Riche actualité pour Nathalie Baye
Trois films avec Nathalie Baye en vedette sortent les trois prochains mois : « Michou d’Auber » de Thomas Gilou le 28 février 2007 (avec Gérard Depardieu et Mathieu Amalric ), « Mon fils à moi » de Martial Fougeron le 07 mars 2007 ( avec Victor Sévaux et Olivier Gourmet) et « Le Prix à payer” d’Alexandra Leclair (avec Christian Clavier) le 11 avril 2007. La campagne d’affichage pour ce dernier film a d’ailleurs commencé.
En 2006, Nathalie Baye avait séduit le public avec son interprétation au théâtre dans “Zouc par Zouc”. Il ne s’agissait pas d’une création reprenant les sketches de Zouc mais de ses impressions sur la vie, paroles recueillies jadis auprès de l’artiste suisse par Hervé Guibert et dites par Nathalie Baye. Le regard était implacable, humaniste et déroutant. L’actrice portait superbement le texte (une heure dix d’émotion pure) d’un pari risqué.
Toujours en 2006, mais au cinéma, elle était l’actrice principale de “La Californie”, un film de Jacques Fieshi d’après le roman de Georges Simenon “Chemin sans issue”. Il s’agit d’une adaptation réussie où le la psychologie des personnages est mise en avant. Nathalie Baye y joue le rôle de la riche Maguy qui entretient une bande d’oisifs sur les hauteurs de Cannes. Comme le temps ne semble pas passer assez vite pour Maguy, elle fait flamber son argent et sa vie. Elle creuse les déficits à tous les niveaux, sans doute pressée d’arriver là où il n’y aura plus de problème. L’interprétation de l’actrice y est magnifique. Le personnage de femme au bout du rouleau qu’elle interprète fait penser à la Mrs Stones du “Printemps romain de Mrs Stones” de Tennessee Williams. Autres personnages de ce film, Roschdy Zem est méconnaissable en immigré des pays de L’Est et Mylène Demongeot, avec une composition moins pathétique que la facilité ne l’aurait voulu, est surprenante.

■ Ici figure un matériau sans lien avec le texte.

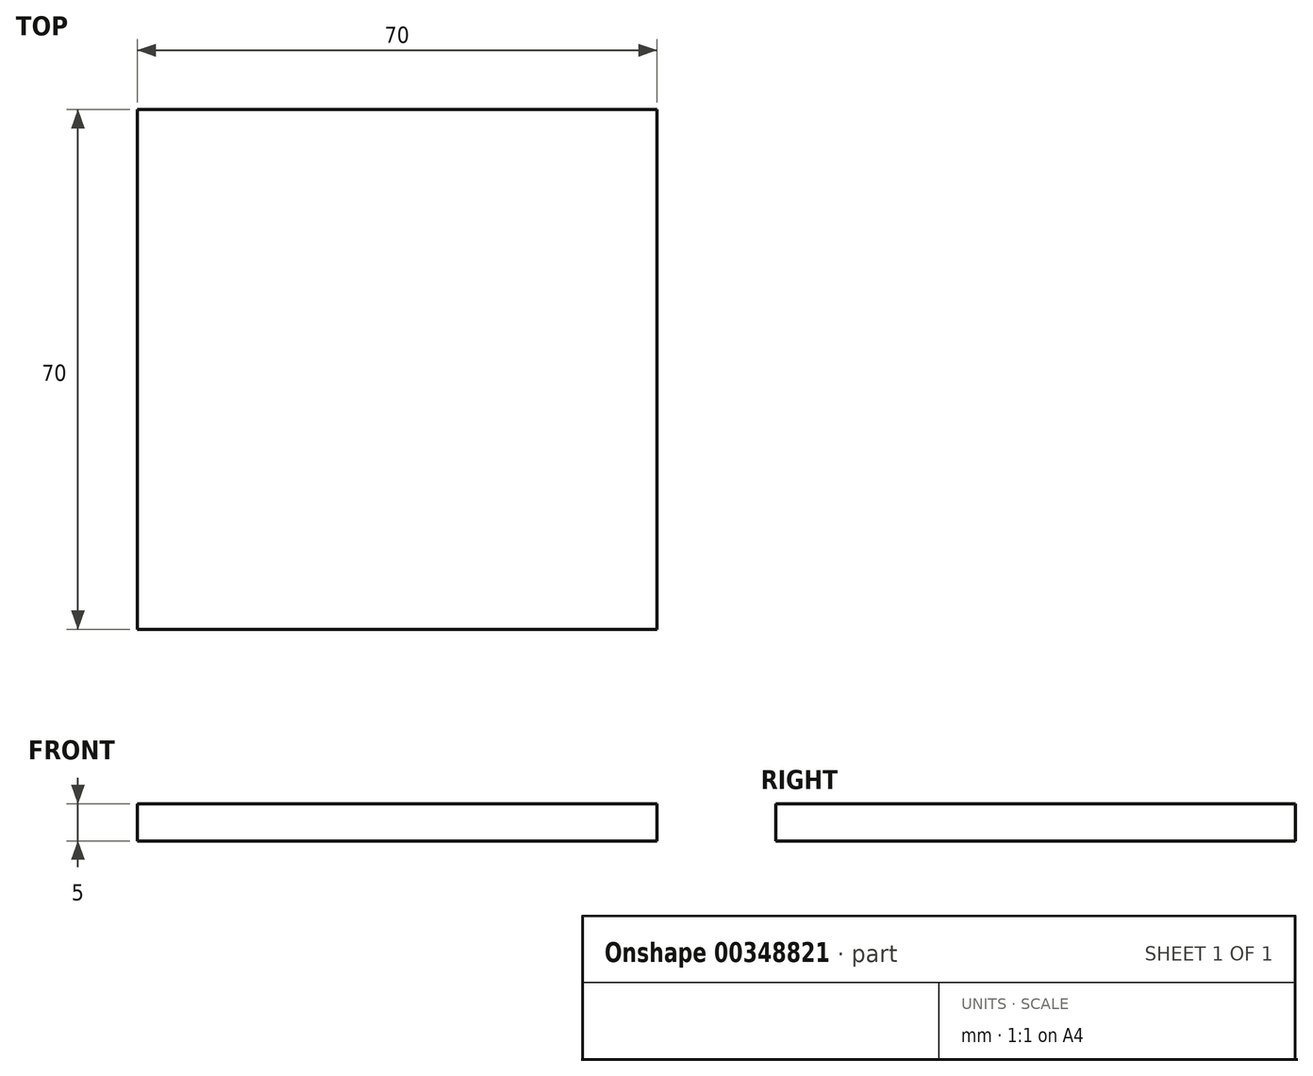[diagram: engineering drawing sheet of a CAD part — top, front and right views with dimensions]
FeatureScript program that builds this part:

Avec Isabelle Huppert, Nathalie Baye est une des rares actrices françaises qui ne déçoit pas quel que soit le film (ou la pièce) où elle joue. Une actrice « bankable » dans le bon sens du terme. Quand on la voit dans “Selon Matthieu” (de Xavier Beauvois en 2001), tenir son second rôle devant Benoît Magimel, sans chercher à vampiriser le film ( ce qui serait facile pour une actrice de sont statut), rester juste et magnifiquement à sa place, on se dit que cela doit être extrêmement agréable de travailler avec elle.